Aber, der Beitrag von Herrn Eidecker reflektiert auch eine Tatsache, die mir die Haare zu Berge stehen lässt:

„Ich habe noch nie so viele Anfragen mit dem Ausdruck des Bedauerns und dem Hinweis auf bereits bestehende Verpflichtungen ablehnend beantworten müssen.

Das ist kurzfristig eine feine Sache, da unsere Reaktion auf der Basis einer erfreulichen Vollauslastung beruht. Mittel- oder gar langfristig werden wir uns allerdings etwas einfallen lassen müssen, da das in der Aussenwirkung auch kein Dauerzustand bleiben darf und kann.“

Absolut richtig, Herr Eidecker: ohne jede Einschränkung! Und noch eins kommt hinzu: Die Ablehnung ist doch in keiner Weise eine Lösung für Ihren Kunden, sondern sie wirft ihn zurück auf Feld eins.

Ich wundere mich immer wieder, dass sich Interim Manager in solchen Situationen nicht als kompetenter Dienstleister für ihren Kunden positionieren und nicht konsequent fragen: „Möchten Sie, dass ich Ihnen helfe, einen Kollegen zu finden, der das genauso gut erledigen kann? Ich kümmere mich darum – und dafür habe ich dann „einen gut“ bei Ihnen. Okay?“

Und dann beschaffen sie sich diesen Kollegen mit der Hilfe eines professionellen Providers, mit dem sie zusammenarbeiten – und dem sie deshalb zwangsläufig vertrauen. Und dann verdienen sie obendrein noch daran. Bei MANATNET die Hälfte der Provision (bei absolutem und uneingeschränktem Kundenschutz!) – bei anderen immer noch ein Viertel.

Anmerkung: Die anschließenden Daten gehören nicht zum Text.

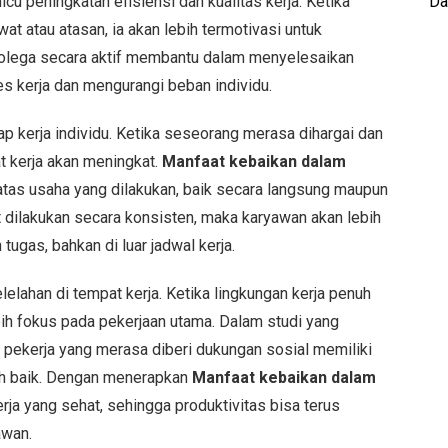
icu peningkatan efisiensi dan kualitas kerja. Ketika
Da
t atau atasan, ia akan lebih termotivasi untuk
 kolega secara aktif membantu dalam menyelesaikan
 kerja dan mengurangi beban individu.
p kerja individu. Ketika seseorang merasa dihargai dan
t kerja akan meningkat.
Manfaat kebaikan dalam
 atas usaha yang dilakukan, baik secara langsung maupun
 dilakukan secara konsisten, maka karyawan akan lebih
ugas, bahkan di luar jadwal kerja.
elahan di tempat kerja. Ketika lingkungan kerja penuh
ih fokus pada pekerjaan utama. Dalam studi yang
 pekerja yang merasa diberi dukungan sosial memiliki
ebih baik. Dengan menerapkan
Manfaat kebaikan dalam
rja yang sehat, sehingga produktivitas bisa terus
awan.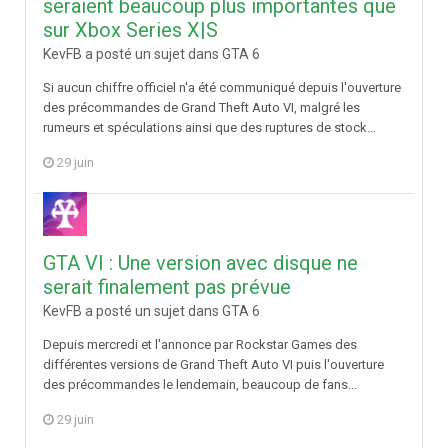
seraient beaucoup plus importantes que
sur Xbox Series X|S
KevFB a posté un sujet dans
GTA 6
Si aucun chiffre officiel n'a été communiqué depuis l'ouverture
des précommandes de Grand Theft Auto VI, malgré les
rumeurs et spéculations ainsi que des ruptures de stock...
29 juin
GTA VI : Une version avec disque ne
serait finalement pas prévue
KevFB a posté un sujet dans
GTA 6
Depuis mercredi et l'annonce par Rockstar Games des
différentes versions de Grand Theft Auto VI puis l'ouverture
des précommandes le lendemain, beaucoup de fans...
29 juin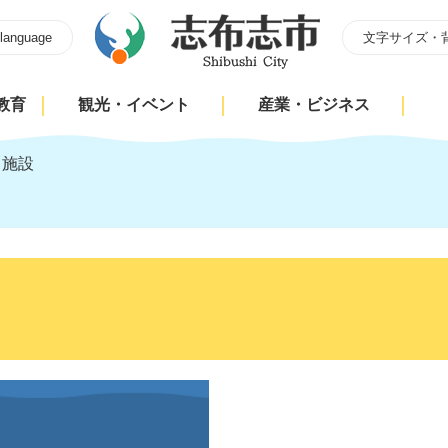
 language
文字サイズ・
教育
観光・イベント
産業・ビジネス
>
施設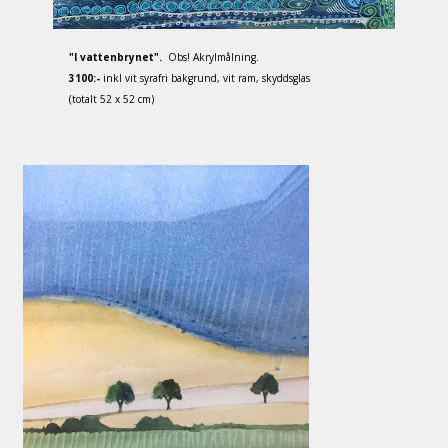
"I vattenbrynet".
Obs! Akrylmålning.
3100:-
inkl vit syrafri bakgrund, vit ram, skyddsglas
(totalt 52 x 52 cm)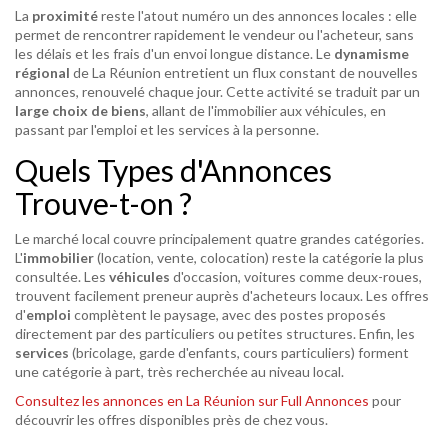
La
proximité
reste l'atout numéro un des annonces locales : elle
permet de rencontrer rapidement le vendeur ou l'acheteur, sans
les délais et les frais d'un envoi longue distance. Le
dynamisme
régional
de La Réunion entretient un flux constant de nouvelles
annonces, renouvelé chaque jour. Cette activité se traduit par un
large choix de biens
, allant de l'immobilier aux véhicules, en
passant par l'emploi et les services à la personne.
Quels Types d'Annonces
Trouve-t-on ?
Le marché local couvre principalement quatre grandes catégories.
L'
immobilier
(location, vente, colocation) reste la catégorie la plus
consultée. Les
véhicules
d'occasion, voitures comme deux-roues,
trouvent facilement preneur auprès d'acheteurs locaux. Les offres
d'
emploi
complètent le paysage, avec des postes proposés
directement par des particuliers ou petites structures. Enfin, les
services
(bricolage, garde d'enfants, cours particuliers) forment
une catégorie à part, très recherchée au niveau local.
Consultez les annonces en La Réunion sur Full Annonces
pour
découvrir les offres disponibles près de chez vous.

Und obendrein ist noch Ihr Kunde happy – und wird sie künftig noch öfter ansprechen: Unbezahlbar!

Ich mag gar nicht daran denken:

Eine Goldgrube für echte Interim Professionals!

Post Scriptum 1: Für alle, die noch immer auf eine Trendkurve warten: Bei MANATNET gibt´s INTERIMTREND schon seit 2008 – vierteljährlich aktualisiert.

Post Scriptum 2: Vorgestern hat Herr Grocholl einen neue Diskussion initiiert: "Quartalsende Q2 2011 - Wohin geht der Trend?"